So I can confirm that India does not have a national langague. However I find this part of constitution interesting

*351. Directive for development of the Hindi language.

*It shall be the duty of the Union to promote the     spread of the Hindi language, to develop it so that it may serve as a medium of expression     for all the elements of the composite culture of India and to secure its enrichment by     assimilating without interfering with its genius, the forms, style and expressions used in     Hindustani and in the other languages of India specified in the Eighth Schedule, and by     drawing, wherever necessary or desirable, for its vocabulary, primarily on Sanskrit and     secondarily on other languages.


----------



## Faun (Jul 13, 2008)

^^blame the politicians then, why the people


----------



## Pat (Jul 13, 2008)

angermanagement said:


> the tone the law is wrote seems like all indians are hindians



That law is only for union or administration for all government related jobs/tasks! So take it easy buddy


----------



## j1n M@tt (Jul 13, 2008)

I'm not against North Indians.....I hav many north indian frnds who r understandable and not bossy


----------



## angermanagement (Jul 13, 2008)

even I am not!   I dont even differentiate until they does that!.


----------



## Faun (Jul 13, 2008)

so u are against the attitude snobs 
that sounds reasonable, cuz human is homo sapiens after all


----------



## goobimama (Jul 13, 2008)

Oh my. We have this same debate in Goa as to which is the official language (Marathi or Konkani). Speak what you speak and be done with it I say!


----------



## Pathik (Jul 13, 2008)

I am a center Indian (Mumbai) and I ve never seen anyone enforcing any language. Dunno why you guys are always at loggerheads - North vs South and such sh!t. This is one India.


----------



## Pat (Jul 13, 2008)

Pathik said:


> I am a center Indian



Lol!


----------



## angermanagement (Jul 13, 2008)

Pathik said:


> I am a center Indian (Mumbai) and I ve never seen anyone enforcing any language. Dunno why you guys are always at loggerheads - North vs South and such sh!t. This is one India.

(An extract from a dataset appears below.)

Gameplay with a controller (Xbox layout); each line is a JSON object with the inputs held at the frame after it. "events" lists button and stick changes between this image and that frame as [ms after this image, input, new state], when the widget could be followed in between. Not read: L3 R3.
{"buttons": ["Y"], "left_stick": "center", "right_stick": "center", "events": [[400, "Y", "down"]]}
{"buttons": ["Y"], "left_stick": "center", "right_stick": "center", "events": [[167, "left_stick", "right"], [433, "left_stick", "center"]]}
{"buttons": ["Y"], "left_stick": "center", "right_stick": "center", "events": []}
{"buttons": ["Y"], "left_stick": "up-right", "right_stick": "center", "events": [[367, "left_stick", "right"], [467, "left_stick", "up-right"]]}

@Pathik : go to Banglore or any other parts of south and see!.central gov tries to enforce Hindi. many south Indian states are saved due to the Anti-Hindi movement back in 1960's by Anna dura etc in Taamil naadu.

I can give you ppl a taste. think about India with Malayalam dominant speaking Language .now  Bombay as native Hindi(marathi) speaking area. Now few of us , Malayalis come there and insist on talking dealing everything in Malayalam.now our Malayali dominant central government enforcing all schools central gov institutes to have Malayalam boards,Malayalam enforcement through their applications and other document options.

^feels like angry na? same problem here! in South!.

We appreciate English as a universal language ,not as a British Ghost.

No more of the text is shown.